The strange young lady doesn't slam down the window and go off tossin' her head, indignant, so she can't be a real New Yorker. Instead she smiles and shows a couple of cheek dimples. "It smells mighty good," says she. "I was just wondering what it could be."

"Won't you come over and find out?" says Vee, smilin' back.

"Yes, do come and join us," puts in Lucy Lee. "I'll open the hall door for you."

"Why, I—I'd love to if—if I may," says the young lady.

And that's how, half an hour or so later, when all that was left of this rinktum-diddy trick was some brown smears on five empty plates, we begun hearin' the story of the face at the window. She's young Mrs. William Fairfield, and she's been that exactly three months. Before that she had been Miss Esther Hartley, of Turkey Run, Md., and Kaio Chow, China. Papa Hartley had been a medical missionary and Esther, after she got through at Wellesley, had joined him as a nurse and kindergarten teacher. She'd been living in Kaio Chow for three years and the mission outfit was getting along fine when some kind of a Boxer mess broke out and they all had to leave. Coming back on an Italian steamer from Genoa she met Bill, who'd been in aviation, and there'd been some lovely moonlight nights and—well, Bill had persuaded her that teaching young Chinks to learn c-a-t, cat, wouldn't be half as nice as being Mrs. William Hartley. Besides, he had a good position waiting for him in a big wholesale leather house right in New York, and it would be such fun living among regular people.

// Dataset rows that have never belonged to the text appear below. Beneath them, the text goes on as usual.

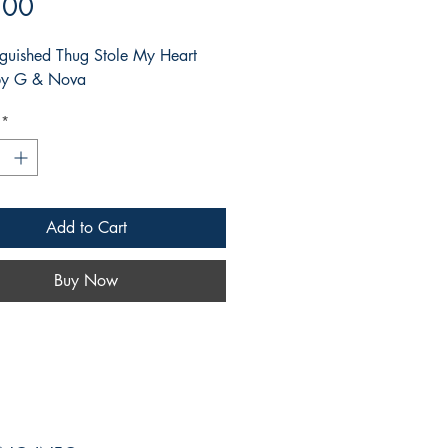
Price
.00
nguished Thug Stole My Heart
 by G & Nova
*
Add to Cart
Buy Now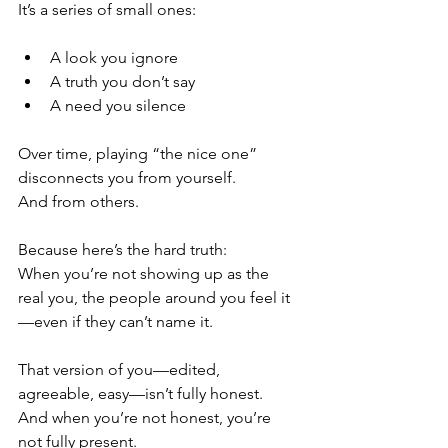
It’s a series of small ones:
A look you ignore
A truth you don’t say
A need you silence
Over time, playing “the nice one” 
disconnects you from yourself.
And from others.
Because here’s the hard truth:
When you’re not showing up as the 
real you, the people around you feel it
—even if they can’t name it.
That version of you—edited, 
agreeable, easy—isn’t fully honest.
And when you’re not honest, you’re 
not fully present.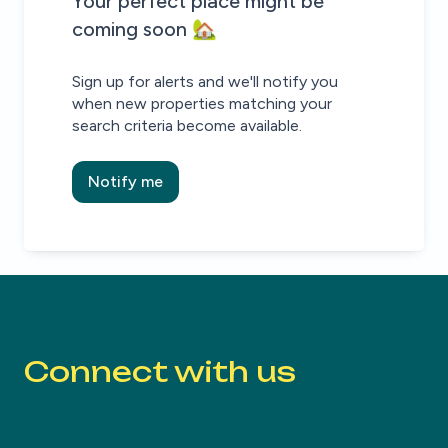
House alert
House alert
Your perfect place might be
coming soon 🏡
Sign up for alerts and we'll notify you
when new properties matching your
search criteria become available.
Notify me
Connect with us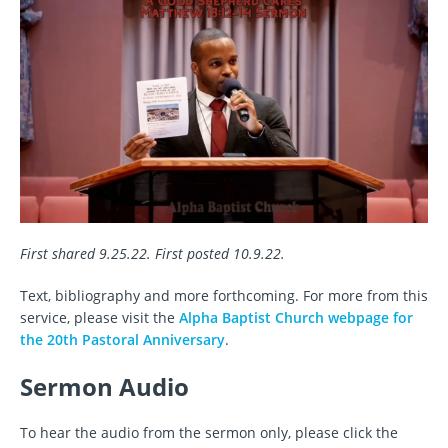
First shared 9.25.22. First posted 10.9.22.
Text, bibliography and more forthcoming. For more from this
service, please visit the
Alpha Baptist Church webpage for
the 20th Pastoral Anniversary
.
Sermon Audio
To hear the audio from the sermon only, please click the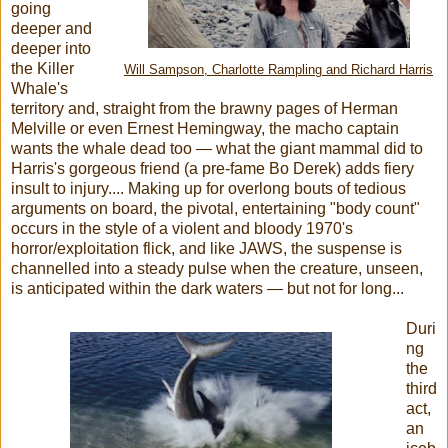
going
deeper and
deeper into
the Killer
Will Sampson, Charlotte Rampling and Richard Harris
Whale's
territory and, straight from the brawny pages of Herman
Melville or even Ernest Hemingway, the macho captain
wants the whale dead too — what the giant mammal did to
Harris's gorgeous friend (a pre-fame Bo Derek) adds fiery
insult to injury.... Making up for overlong bouts of tedious
arguments on board, the pivotal, entertaining "body count"
occurs in the style of a violent and bloody 1970's
horror/exploitation flick, and like JAWS, the suspense is
channelled into a steady pulse when the creature, unseen,
is anticipated within the dark waters — but not for long...
Duri
ng
the
third
act,
an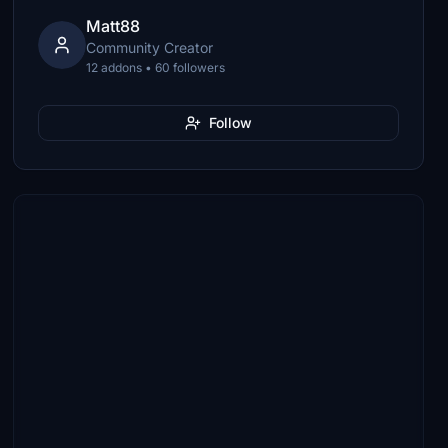
Matt88
Community Creator
12 addons • 60 followers
Follow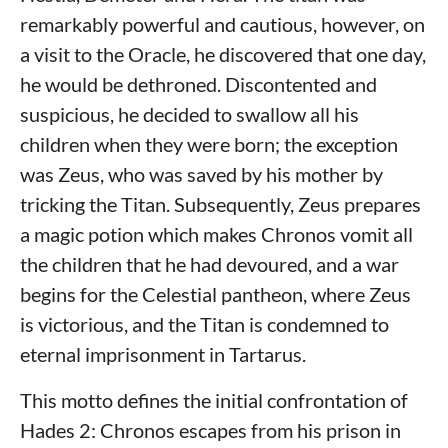
remarkably powerful and cautious, however, on
a visit to the Oracle, he discovered that one day,
he would be dethroned. Discontented and
suspicious, he decided to swallow all his
children when they were born; the exception
was Zeus, who was saved by his mother by
tricking the Titan. Subsequently, Zeus prepares
a magic potion which makes Chronos vomit all
the children that he had devoured, and a war
begins for the Celestial pantheon, where Zeus
is victorious, and the Titan is condemned to
eternal imprisonment in Tartarus.
This motto defines the initial confrontation of
Hades 2: Chronos escapes from his prison in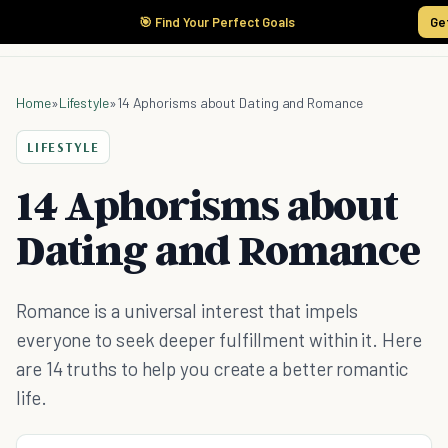
🎯 Find Your Perfect Goals
Ge
Home
»
Lifestyle
»
14 Aphorisms about Dating and Romance
LIFESTYLE
14 Aphorisms about
Dating and Romance
Romance is a universal interest that impels
everyone to seek deeper fulfillment within it. Here
are 14 truths to help you create a better romantic
life.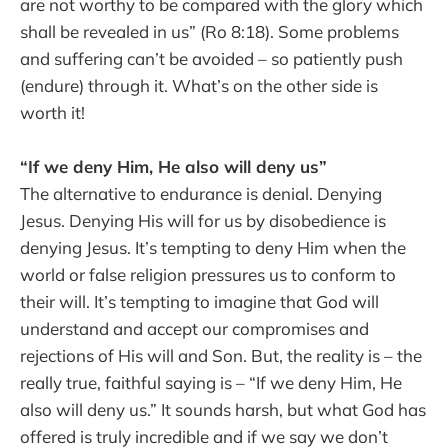
are not worthy to be compared with the glory which
shall be revealed in us” (Ro 8:18). Some problems
and suffering can’t be avoided – so patiently push
(endure) through it. What’s on the other side is
worth it!
“If we deny Him, He also will deny us”
The alternative to endurance is denial. Denying
Jesus. Denying His will for us by disobedience is
denying Jesus. It’s tempting to deny Him when the
world or false religion pressures us to conform to
their will. It’s tempting to imagine that God will
understand and accept our compromises and
rejections of His will and Son. But, the reality is – the
really true, faithful saying is – “If we deny Him, He
also will deny us.” It sounds harsh, but what God has
offered is truly incredible and if we say we don’t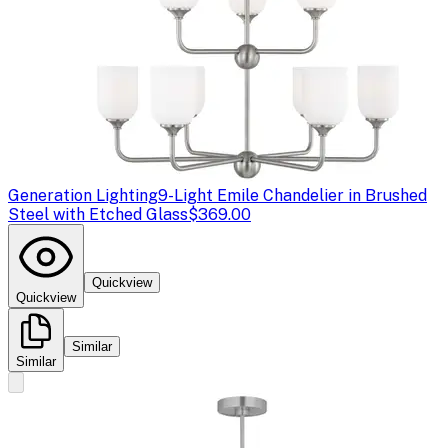
Generation Lighting
9-Light Emile Chandelier in Brushed
Steel with Etched Glass
$369.00
Quickview
Quickview
Similar
Similar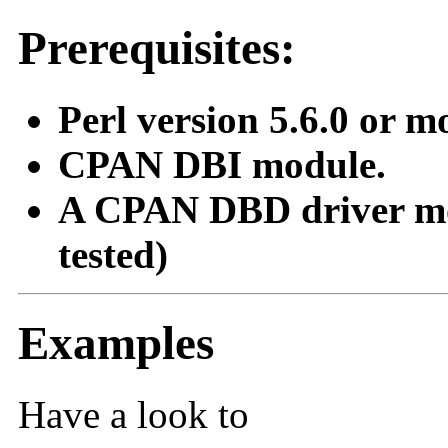
Prerequisites:
Perl version 5.6.0 or m
CPAN DBI module.
A CPAN DBD driver mod
tested)
Examples
Have a look to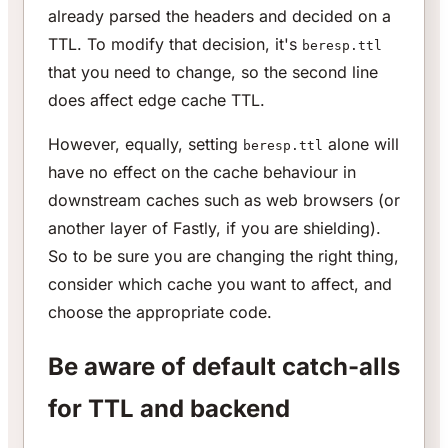
already parsed the headers and decided on a
TTL. To modify that decision, it's
beresp.ttl
that you need to change, so the second line
does affect edge cache TTL.
However, equally, setting
alone will
beresp.ttl
have no effect on the cache behaviour in
downstream caches such as web browsers (or
another layer of Fastly, if you are shielding).
So to be sure you are changing the right thing,
consider which cache you want to affect, and
choose the appropriate code.
Be aware of default catch-alls
for TTL and backend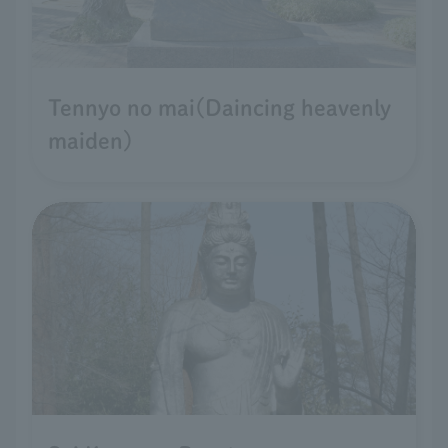
Tennyo no mai(Daincing heavenly
maiden)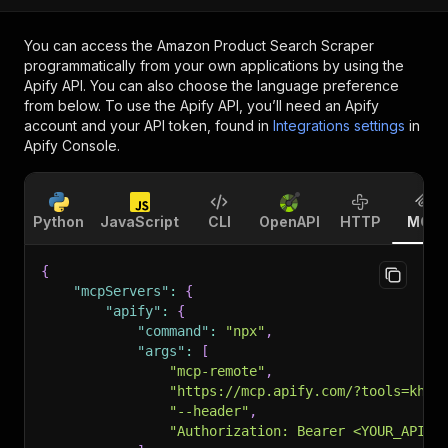
You can access the
Amazon Product Search Scraper
programmatically from your own applications by using the
Apify API. You can also choose the language preference
from below. To use the Apify API, you’ll need an Apify
account and your API token, found in
Integrations settings
in
Apify Console.
Python
JavaScript
CLI
OpenAPI
HTTP
MCP
{
"mcpServers"
:
{
"apify"
:
{
"command"
:
"npx"
,
"args"
:
[
"mcp-remote"
,
"https://mcp.apify.com/?tools=khad
"--header"
,
"Authorization: Bearer <YOUR_API_T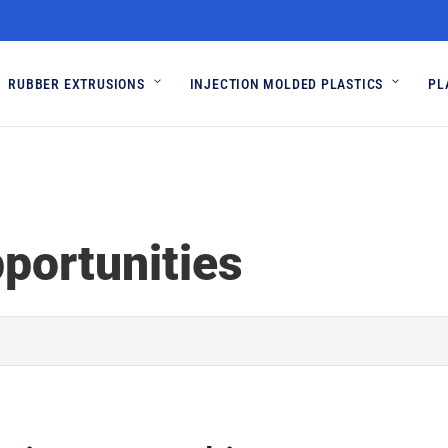
RUBBER EXTRUSIONS
INJECTION MOLDED PLASTICS
PL
portunities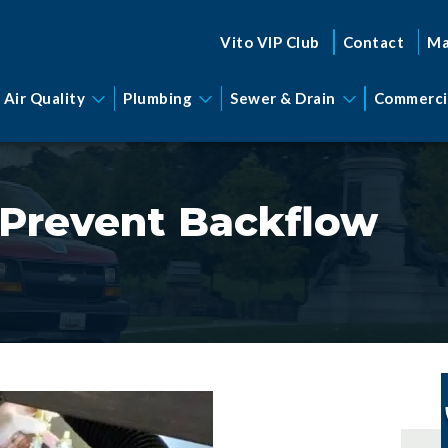
Vito VIP Club
Contact
Ma
 Air Quality
Plumbing
Sewer & Drain
Commerci
o Prevent Backflow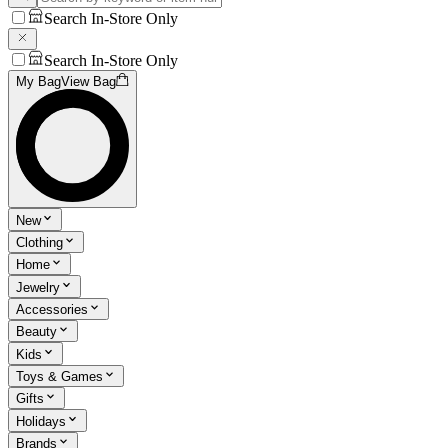
Search In-Store Only
Search In-Store Only
My Bag
View Bag
New
Clothing
Home
Jewelry
Accessories
Beauty
Kids
Toys & Games
Gifts
Holidays
Brands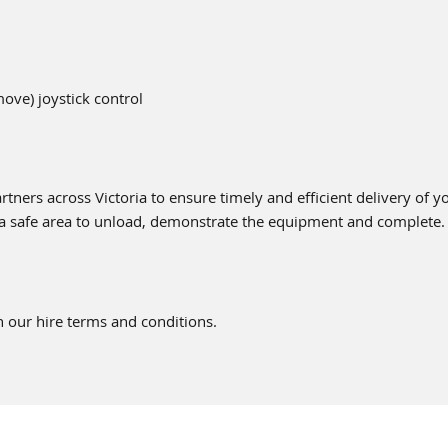
move) joystick control
tners across Victoria to ensure timely and efficient delivery of 
 a safe area to unload, demonstrate the equipment and complete.
 our hire terms and conditions.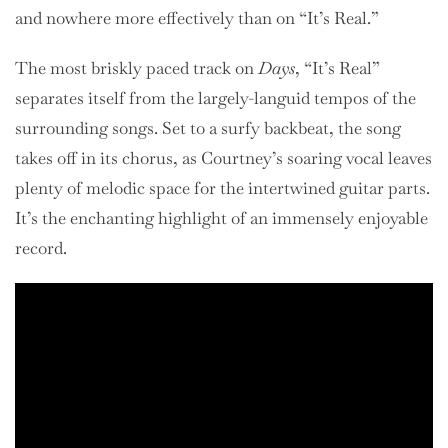
and nowhere more effectively than on “It’s Real.”
The most briskly paced track on
Days
, “It’s Real”
separates itself from the largely-languid tempos of the
surrounding songs. Set to a surfy backbeat, the song
takes off in its chorus, as Courtney’s soaring vocal leaves
plenty of melodic space for the intertwined guitar parts.
It’s the enchanting highlight of an immensely enjoyable
record.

"I suppose it is fun, too," says Esther, "but somehow I can't seem to get used to it. Everyone here gives you such, cold, suspicious looks; even the folks you meet in the hallways and elevator, as though they meant to say, 'Don't you dare speak to me. I don't know who or what you are, so don't come near.' They're like that, yon know. Why, the street gamins of Kaio Chow were not much worse when I first went there. Yes, they did throw stones at me a few times, but in less than a month they were calling me the Doctor Lady and letting me tell them how wrong it was to spend so much time gambling around the food carts. Of course, they kept right on gambling for fried fish and rice cakes, but they would grin friendly when they saw me. Up to tonight no one in New York has even smiled at me.

"It's such a wonderful place, too; and so big, you would almost think there was enough to share with, strangers. But they seem to resent my being here at all, so I go out very little now when I am alone. And as Bill is away all day, and sometimes has to work evenings as well, I am alone a great deal. About the only place I can see the sky from and other people is this little kitchen window. So I stay there a lot, and I am sorry to say that often I'm foolish enough to wish myself back at the mission among all those familiar yellow faces, where I could stand on the bamboo shaded galleries and hear the hubbub in the compound, and watch the coolies wading about in the distant rice fields. Isn't that silly? There must be something queer about me."

"Not so awfully queer," says Vee. "You're lonesome, that's all."